Task requirements => How many lines of the entries below contain the string "testis"? State the number alone.
◆ ◆ ◆ ◆ ◆ ◆ ◆
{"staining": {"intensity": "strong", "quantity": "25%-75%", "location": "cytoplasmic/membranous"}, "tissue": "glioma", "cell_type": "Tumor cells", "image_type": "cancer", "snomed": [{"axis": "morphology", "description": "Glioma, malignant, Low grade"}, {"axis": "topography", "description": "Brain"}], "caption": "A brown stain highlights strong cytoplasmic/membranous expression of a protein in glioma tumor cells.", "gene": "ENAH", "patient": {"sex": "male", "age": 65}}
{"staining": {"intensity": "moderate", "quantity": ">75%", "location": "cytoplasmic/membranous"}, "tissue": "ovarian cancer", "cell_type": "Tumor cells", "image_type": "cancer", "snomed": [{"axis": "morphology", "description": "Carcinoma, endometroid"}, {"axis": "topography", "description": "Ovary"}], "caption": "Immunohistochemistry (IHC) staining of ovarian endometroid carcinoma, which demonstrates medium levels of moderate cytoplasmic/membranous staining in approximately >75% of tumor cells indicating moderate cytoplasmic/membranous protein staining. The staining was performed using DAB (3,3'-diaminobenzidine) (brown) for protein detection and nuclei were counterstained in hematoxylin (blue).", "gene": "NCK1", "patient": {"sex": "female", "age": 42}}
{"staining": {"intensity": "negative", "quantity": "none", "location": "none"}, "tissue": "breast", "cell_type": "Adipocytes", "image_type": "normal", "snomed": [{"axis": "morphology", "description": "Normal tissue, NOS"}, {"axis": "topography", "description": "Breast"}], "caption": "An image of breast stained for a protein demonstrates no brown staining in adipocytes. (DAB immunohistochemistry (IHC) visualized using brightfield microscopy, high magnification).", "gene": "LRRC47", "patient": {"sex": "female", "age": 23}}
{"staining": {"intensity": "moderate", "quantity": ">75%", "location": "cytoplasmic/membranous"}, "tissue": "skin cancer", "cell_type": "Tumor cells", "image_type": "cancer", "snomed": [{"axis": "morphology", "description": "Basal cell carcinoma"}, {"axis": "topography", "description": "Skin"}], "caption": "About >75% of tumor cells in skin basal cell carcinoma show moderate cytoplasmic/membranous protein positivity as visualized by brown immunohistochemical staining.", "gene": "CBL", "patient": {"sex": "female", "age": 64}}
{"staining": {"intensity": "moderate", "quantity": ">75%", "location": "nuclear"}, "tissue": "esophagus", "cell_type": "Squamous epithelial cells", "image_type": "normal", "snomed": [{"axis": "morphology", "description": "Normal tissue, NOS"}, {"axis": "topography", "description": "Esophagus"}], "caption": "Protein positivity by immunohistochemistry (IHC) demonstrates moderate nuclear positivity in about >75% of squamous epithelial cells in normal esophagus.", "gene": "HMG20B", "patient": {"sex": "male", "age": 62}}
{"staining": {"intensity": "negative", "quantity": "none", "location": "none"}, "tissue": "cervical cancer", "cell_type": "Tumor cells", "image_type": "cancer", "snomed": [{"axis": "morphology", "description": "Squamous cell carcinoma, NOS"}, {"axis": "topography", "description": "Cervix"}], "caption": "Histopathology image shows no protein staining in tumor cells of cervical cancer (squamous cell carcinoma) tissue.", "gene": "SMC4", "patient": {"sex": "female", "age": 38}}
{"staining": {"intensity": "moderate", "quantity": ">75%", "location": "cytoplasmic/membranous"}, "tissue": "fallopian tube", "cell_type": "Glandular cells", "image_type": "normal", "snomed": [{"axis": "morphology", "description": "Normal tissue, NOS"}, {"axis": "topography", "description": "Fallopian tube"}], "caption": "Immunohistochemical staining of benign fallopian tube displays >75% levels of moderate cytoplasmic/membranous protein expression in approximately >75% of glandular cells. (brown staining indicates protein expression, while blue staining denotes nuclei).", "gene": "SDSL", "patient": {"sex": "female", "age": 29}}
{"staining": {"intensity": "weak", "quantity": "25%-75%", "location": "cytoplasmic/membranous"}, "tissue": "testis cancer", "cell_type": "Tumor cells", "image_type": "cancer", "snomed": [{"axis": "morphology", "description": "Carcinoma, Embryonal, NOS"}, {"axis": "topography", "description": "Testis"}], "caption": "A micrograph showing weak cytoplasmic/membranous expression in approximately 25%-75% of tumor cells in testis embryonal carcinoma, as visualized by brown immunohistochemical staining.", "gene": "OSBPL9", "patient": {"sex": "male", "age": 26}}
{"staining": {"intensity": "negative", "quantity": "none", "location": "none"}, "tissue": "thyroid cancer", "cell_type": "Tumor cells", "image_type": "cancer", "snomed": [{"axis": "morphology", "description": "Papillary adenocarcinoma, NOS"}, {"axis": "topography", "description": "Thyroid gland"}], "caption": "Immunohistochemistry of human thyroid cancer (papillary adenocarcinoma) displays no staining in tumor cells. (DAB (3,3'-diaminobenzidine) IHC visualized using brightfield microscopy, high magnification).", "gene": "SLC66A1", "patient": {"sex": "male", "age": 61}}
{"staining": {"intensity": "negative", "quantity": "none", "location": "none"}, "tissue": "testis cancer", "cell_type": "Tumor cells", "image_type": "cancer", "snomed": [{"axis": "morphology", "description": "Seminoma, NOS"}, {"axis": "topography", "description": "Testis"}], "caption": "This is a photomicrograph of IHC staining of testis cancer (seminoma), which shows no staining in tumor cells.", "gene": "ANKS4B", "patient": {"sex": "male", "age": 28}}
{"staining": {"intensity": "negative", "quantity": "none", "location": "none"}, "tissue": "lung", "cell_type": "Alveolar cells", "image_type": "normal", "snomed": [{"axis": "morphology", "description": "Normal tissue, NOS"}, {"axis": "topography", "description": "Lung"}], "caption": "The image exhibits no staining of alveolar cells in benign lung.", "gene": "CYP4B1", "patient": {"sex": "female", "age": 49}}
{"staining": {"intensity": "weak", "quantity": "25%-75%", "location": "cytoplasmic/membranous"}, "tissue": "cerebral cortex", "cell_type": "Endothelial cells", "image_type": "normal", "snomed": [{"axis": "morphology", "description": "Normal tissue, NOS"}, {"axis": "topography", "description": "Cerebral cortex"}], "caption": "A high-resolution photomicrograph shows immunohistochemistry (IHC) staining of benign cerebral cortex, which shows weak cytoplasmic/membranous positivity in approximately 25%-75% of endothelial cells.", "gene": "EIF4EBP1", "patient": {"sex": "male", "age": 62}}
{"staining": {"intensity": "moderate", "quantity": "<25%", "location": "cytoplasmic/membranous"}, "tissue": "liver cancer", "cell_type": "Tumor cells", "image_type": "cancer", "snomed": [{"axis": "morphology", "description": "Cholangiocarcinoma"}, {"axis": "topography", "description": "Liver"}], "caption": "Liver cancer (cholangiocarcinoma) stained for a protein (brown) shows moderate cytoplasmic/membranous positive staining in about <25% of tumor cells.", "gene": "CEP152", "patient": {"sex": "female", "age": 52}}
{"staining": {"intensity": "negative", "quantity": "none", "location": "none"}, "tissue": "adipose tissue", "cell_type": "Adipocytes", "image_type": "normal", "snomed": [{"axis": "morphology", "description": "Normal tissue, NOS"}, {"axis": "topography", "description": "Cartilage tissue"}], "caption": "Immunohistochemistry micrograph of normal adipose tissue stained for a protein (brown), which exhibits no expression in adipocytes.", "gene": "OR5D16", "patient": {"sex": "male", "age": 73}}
◆ ◆ ◆ ◆ ◆ ◆ ◆
Answer space => 2